_WHAT TO WORK ON_
Copy the acquisition article from "Is It a Good" through "a distressed business?", renaming "skilled labor shortages" as "supply chain disruptions" wherever it appears.

_TEXT_
Is It a Good Time To Acquire a Business?
This year has seen continued financial concerns about inflation, rising interest rates and skilled labor shortages. While some manufacturers have struggled, others have been moving full speed ahead, surpassing expectations and looking to expand.
Business acquisitions can be both tempting and tricky, but is 2023 the year to grow by acquiring a distressed business?
What To Look For
While turnaround acquisitions can yield significant long-term rewards, acquiring a troubled target can also pose greater risks than buying a financially sound business. The keys are choosing a company with fixable problems and having a detailed plan to address them.
Look for a company with hidden value, such as untapped market opportunities, poor leadership and excessive costs. Also consider cost-saving or revenue-building synergies with other businesses that the buyer owns. Be sure to assess whether these opportunities exceed acquisition risks and potentially provide ample financial benefits.
Successful turnaround acquisitions start by understanding the target company’s core business — specifically, its profit drivers and roadblocks. Without a clear understanding, you may misread the company’s financial statements, misjudge its financial condition and, ultimately, devise an ineffective course of rehabilitative action. This is why many successful turnarounds are conducted by corporate buyers in the same industry as the sellers or by investors (such as private equity funds) that specialize in a particular sector.
During the due diligence phase, pinpoint the source of your target’s distress, such as excessive fixed costs, decreased demand for products and services, or overwhelming debt. Then determine what, if any, corrective measures can be taken. Don’t be surprised to find hidden liabilities — such as pending legal actions or deferred tax liabilities — beyond those you already know about.
You also may find potential sources of value, such as tax breaks or proprietary technologies. Benchmarking the company’s performance with its industry peers’ can help reveal where the potential for profit lies.
Before completing a transaction, determine what products drive revenue growth and which costs hinder profitability. Does it make sense to divest the business of unprofitable products, subsidiaries, divisions or real estate? Should you cut staff?
Implementing a longer-term cash-management plan and developing a forecast based on receipts and disbursements is also critical. Cost-saving and revenue-generating opportunities, such as excessive overtime pay, high utility bills and unbilled services, can be achieved with a strong cash-management plan and a thorough evaluation of accounting controls and procedures.

_DATASET EXTRACT_
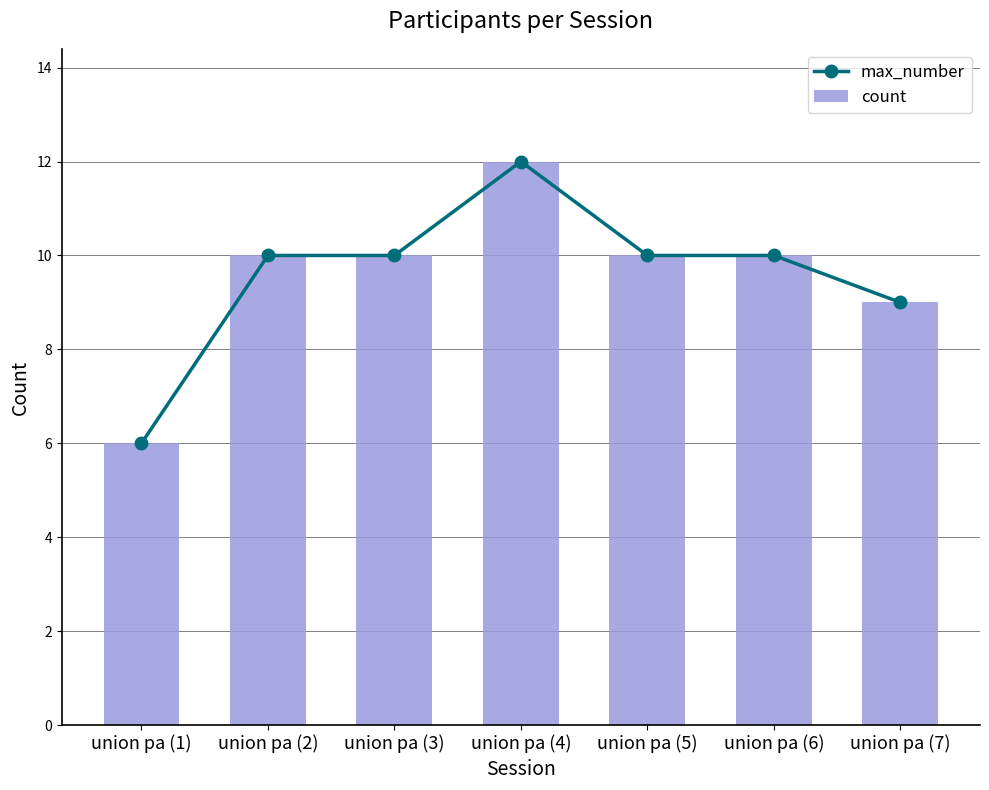

What value does the max_number series have at union pa (4)?

12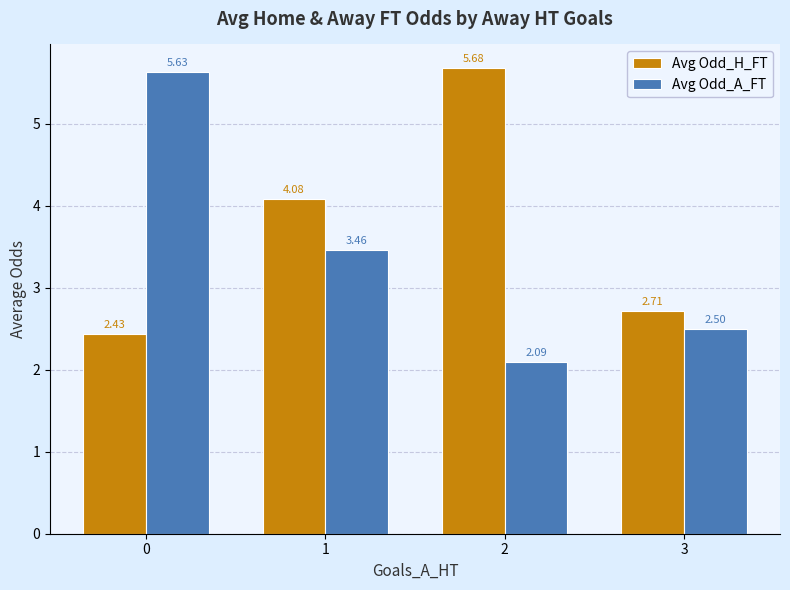

Is it true that Avg Odd_H_FT equals 3.7 at 3?

False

_SOLUTION FOR THIS TASK_
Is It a Good Time To Acquire a Business?
This year has seen continued financial concerns about inflation, rising interest rates and supply chain disruptions. While some manufacturers have struggled, others have been moving full speed ahead, surpassing expectations and looking to expand.
Business acquisitions can be both tempting and tricky, but is 2023 the year to grow by acquiring a distressed business?